Dataset content section start

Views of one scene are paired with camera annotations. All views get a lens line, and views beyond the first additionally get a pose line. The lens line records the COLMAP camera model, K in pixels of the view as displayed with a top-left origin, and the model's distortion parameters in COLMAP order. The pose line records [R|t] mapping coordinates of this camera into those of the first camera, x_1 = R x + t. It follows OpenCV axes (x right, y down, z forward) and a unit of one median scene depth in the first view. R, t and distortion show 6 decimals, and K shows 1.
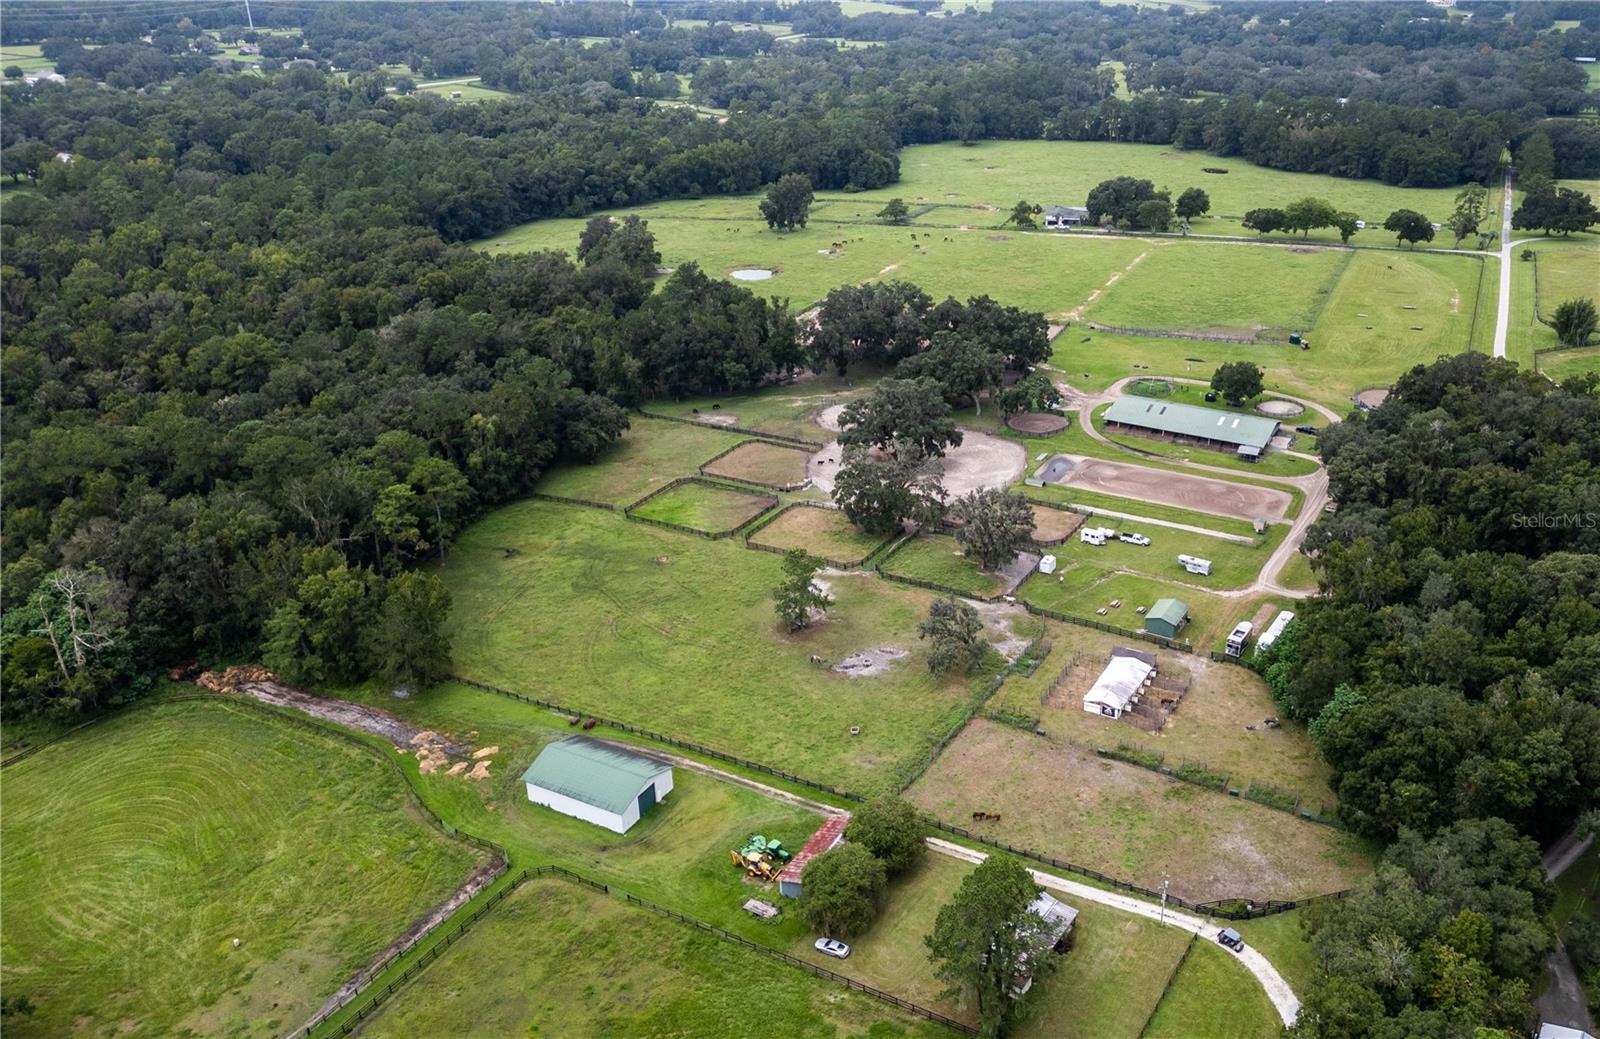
lens RADIAL K [[1293.3, 0, 908.9], [0, 1293.3, 498.6], [0, 0, 1]] dist [0.072973, -0.076553]
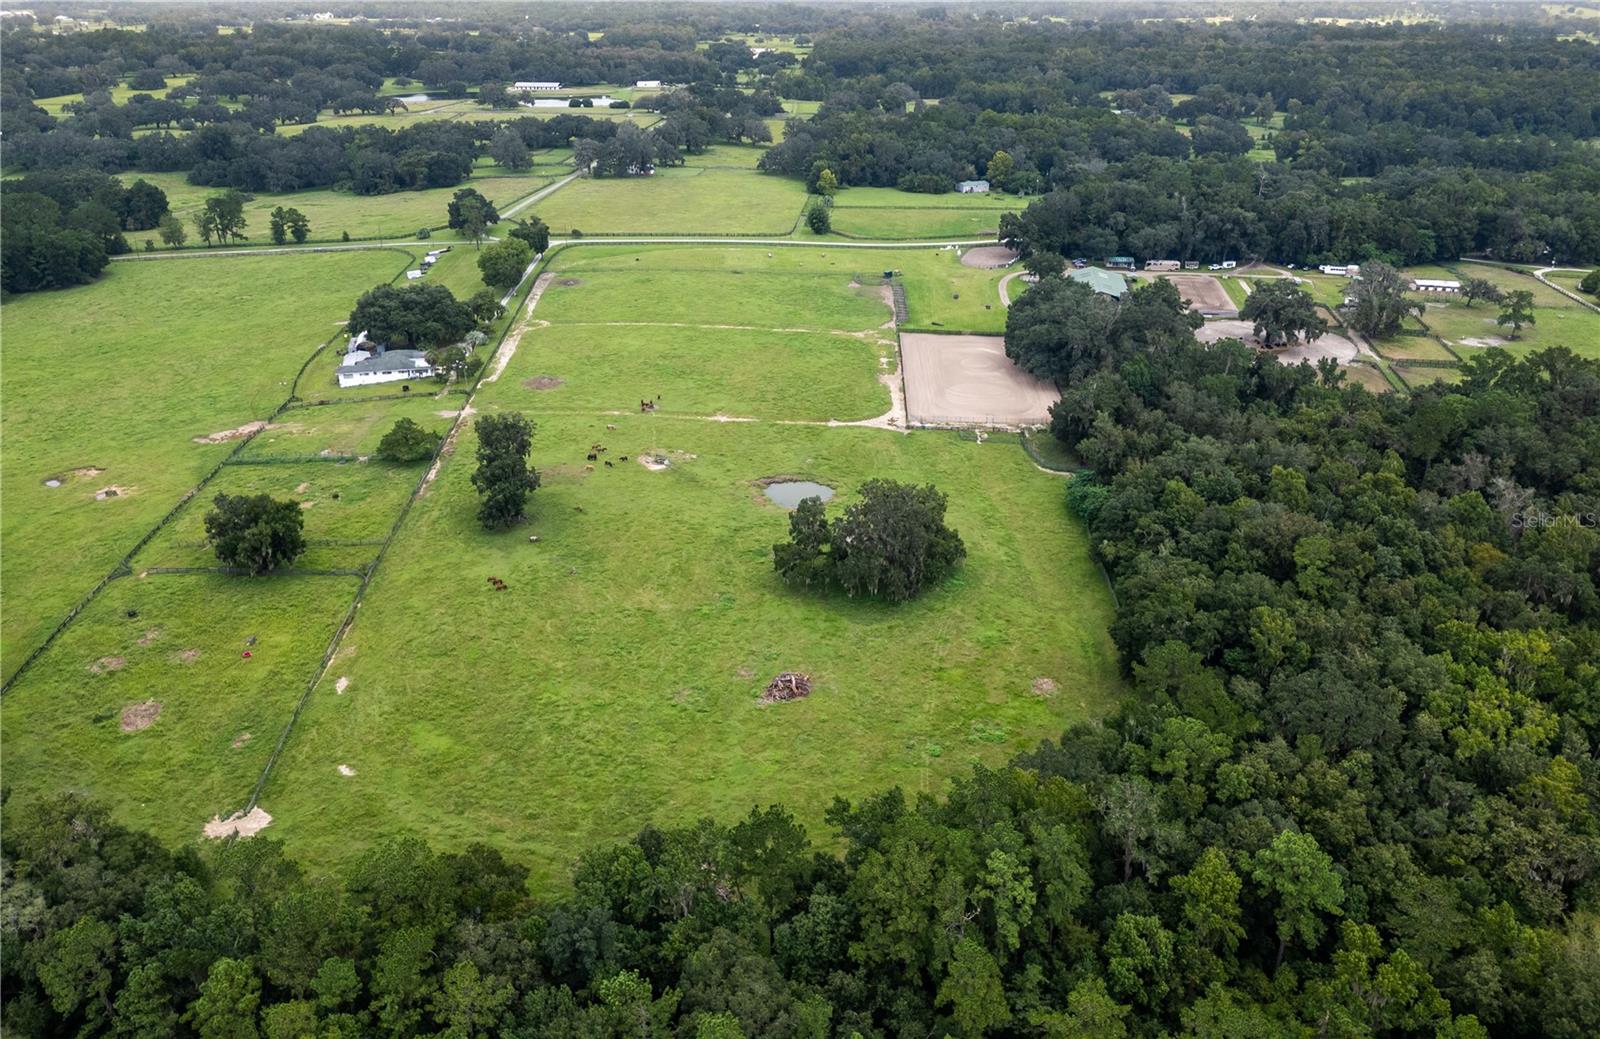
lens RADIAL K [[1293.3, 0, 794.6], [0, 1293.3, 525.4], [0, 0, 1]] dist [0.072973, -0.076553]
pose [[-0.368512, -0.372542, 0.851711, -0.994324], [0.381310, 0.774996, 0.503969, -0.719563], [-0.847822, 0.510484, -0.143542, 1.653667]]
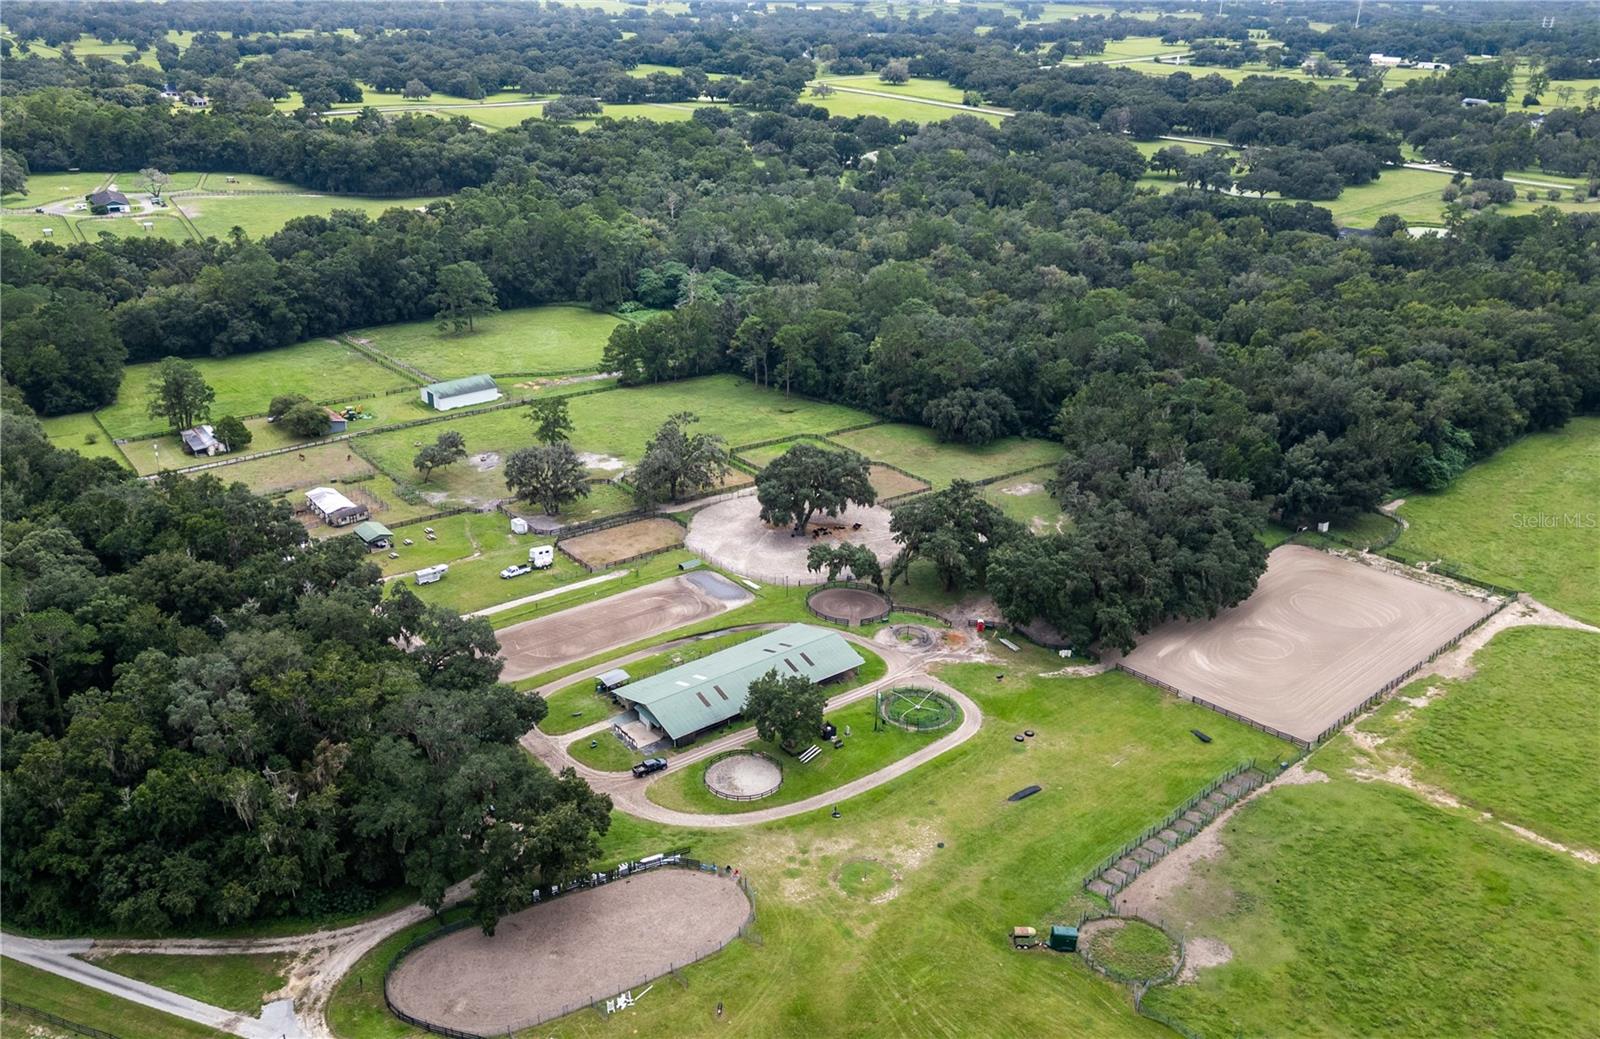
lens RADIAL K [[1293.3, 0, 776.5], [0, 1293.3, 514.0], [0, 0, 1]] dist [0.072973, -0.076553]
pose [[-0.393036, 0.361904, -0.845310, 0.770683], [-0.389043, 0.767510, 0.509485, -0.489628], [0.833168, 0.529107, -0.160863, 1.097685]]
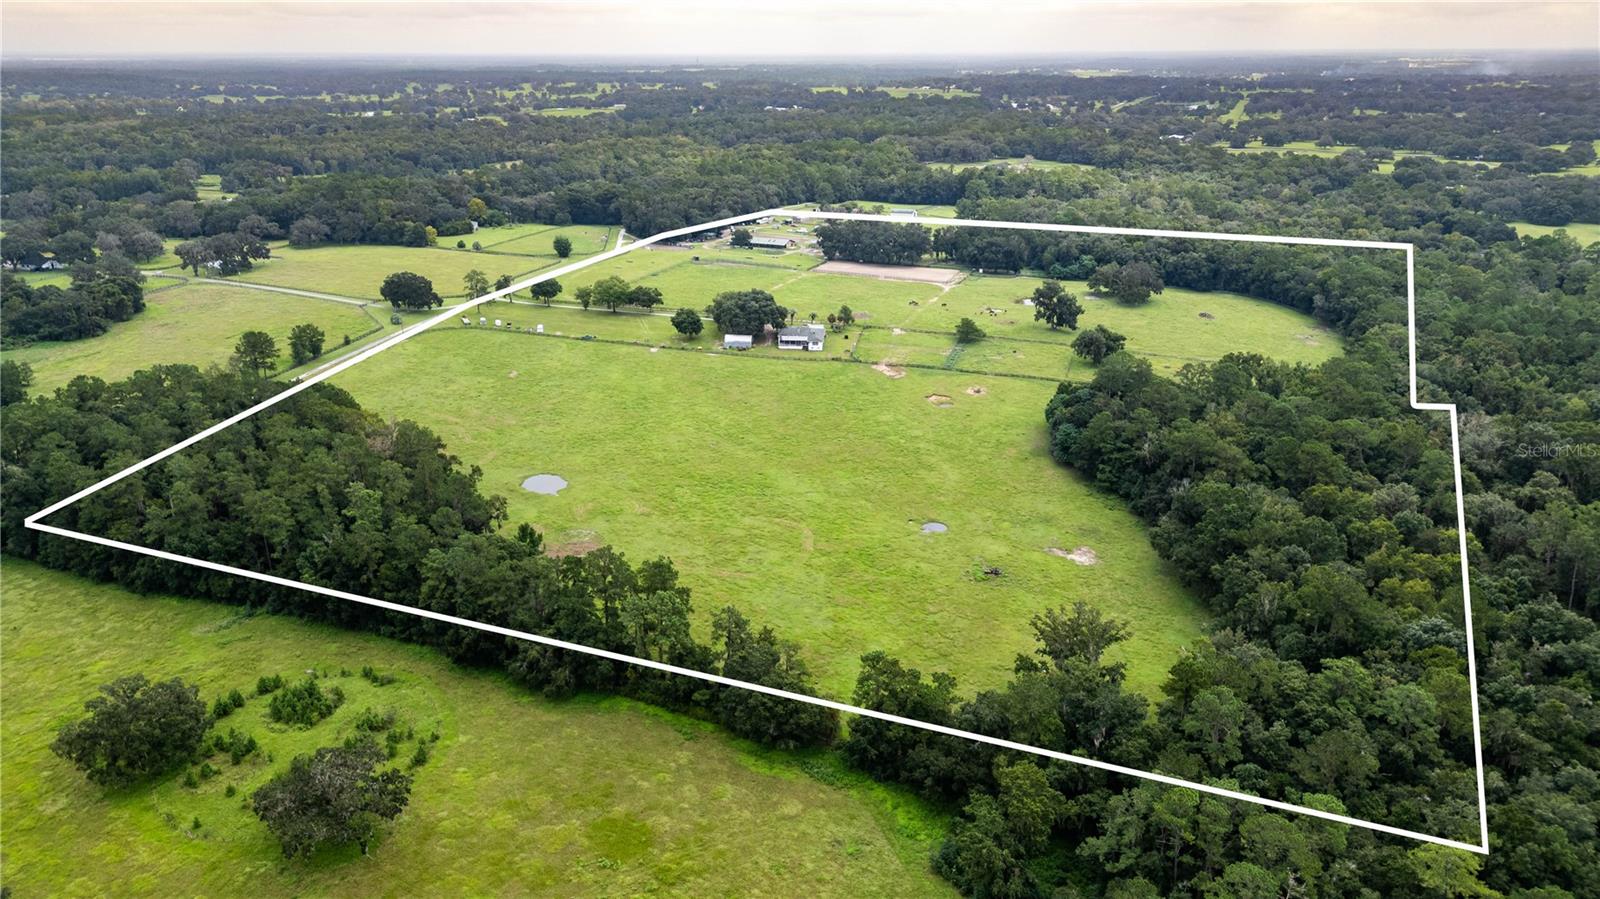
lens RADIAL K [[1123.5, 0, 800.3], [0, 1123.5, 440.4], [0, 0, 1]] dist [0.057573, -0.045704]
pose [[-0.996189, 0.029654, -0.082029, 0.345052], [-0.034969, 0.725774, 0.687044, -1.331442], [0.079908, 0.687294, -0.721970, 2.936576]]
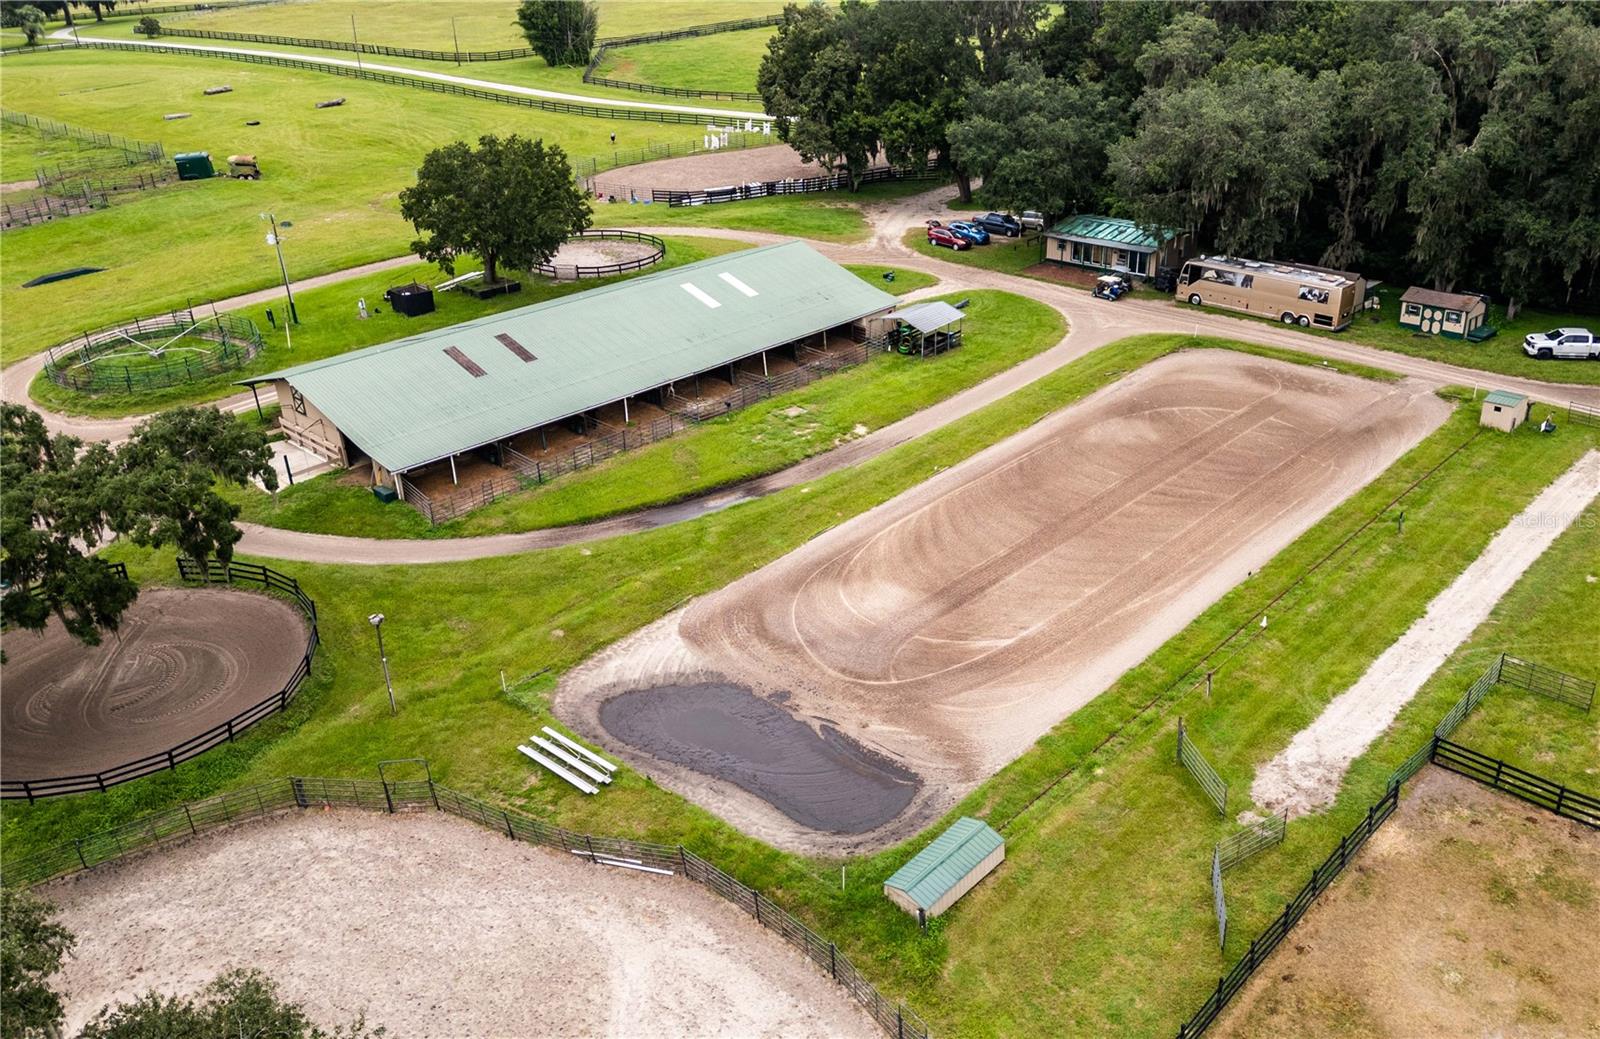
lens RADIAL K [[1293.3, 0, 882.0], [0, 1293.3, 523.8], [0, 0, 1]] dist [0.072973, -0.076553]
pose [[0.223899, -0.435822, 0.871739, -0.016247], [0.414292, 0.852172, 0.319633, -0.090828], [-0.882174, 0.289589, 0.371358, 0.875541]]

Dataset content section end

Copy the listing word for word, starting at its first line and ending at the line containing "523.8], [0, 0, 1]] dist [0.072973, -0.076553]", with both of those lines included. Leave the pictures out.

- **Solution for this task**:
Views of one scene are paired with camera annotations. All views get a lens line, and views beyond the first additionally get a pose line. The lens line records the COLMAP camera model, K in pixels of the view as displayed with a top-left origin, and the model's distortion parameters in COLMAP order. The pose line records [R|t] mapping coordinates of this camera into those of the first camera, x_1 = R x + t. It follows OpenCV axes (x right, y down, z forward) and a unit of one median scene depth in the first view. R, t and distortion show 6 decimals, and K shows 1.
lens RADIAL K [[1293.3, 0, 908.9], [0, 1293.3, 498.6], [0, 0, 1]] dist [0.072973, -0.076553]
lens RADIAL K [[1293.3, 0, 794.6], [0, 1293.3, 525.4], [0, 0, 1]] dist [0.072973, -0.076553]
pose [[-0.368512, -0.372542, 0.851711, -0.994324], [0.381310, 0.774996, 0.503969, -0.719563], [-0.847822, 0.510484, -0.143542, 1.653667]]
lens RADIAL K [[1293.3, 0, 776.5], [0, 1293.3, 514.0], [0, 0, 1]] dist [0.072973, -0.076553]
pose [[-0.393036, 0.361904, -0.845310, 0.770683], [-0.389043, 0.767510, 0.509485, -0.489628], [0.833168, 0.529107, -0.160863, 1.097685]]
lens RADIAL K [[1123.5, 0, 800.3], [0, 1123.5, 440.4], [0, 0, 1]] dist [0.057573, -0.045704]
pose [[-0.996189, 0.029654, -0.082029, 0.345052], [-0.034969, 0.725774, 0.687044, -1.331442], [0.079908, 0.687294, -0.721970, 2.936576]]
lens RADIAL K [[1293.3, 0, 882.0], [0, 1293.3, 523.8], [0, 0, 1]] dist [0.072973, -0.076553]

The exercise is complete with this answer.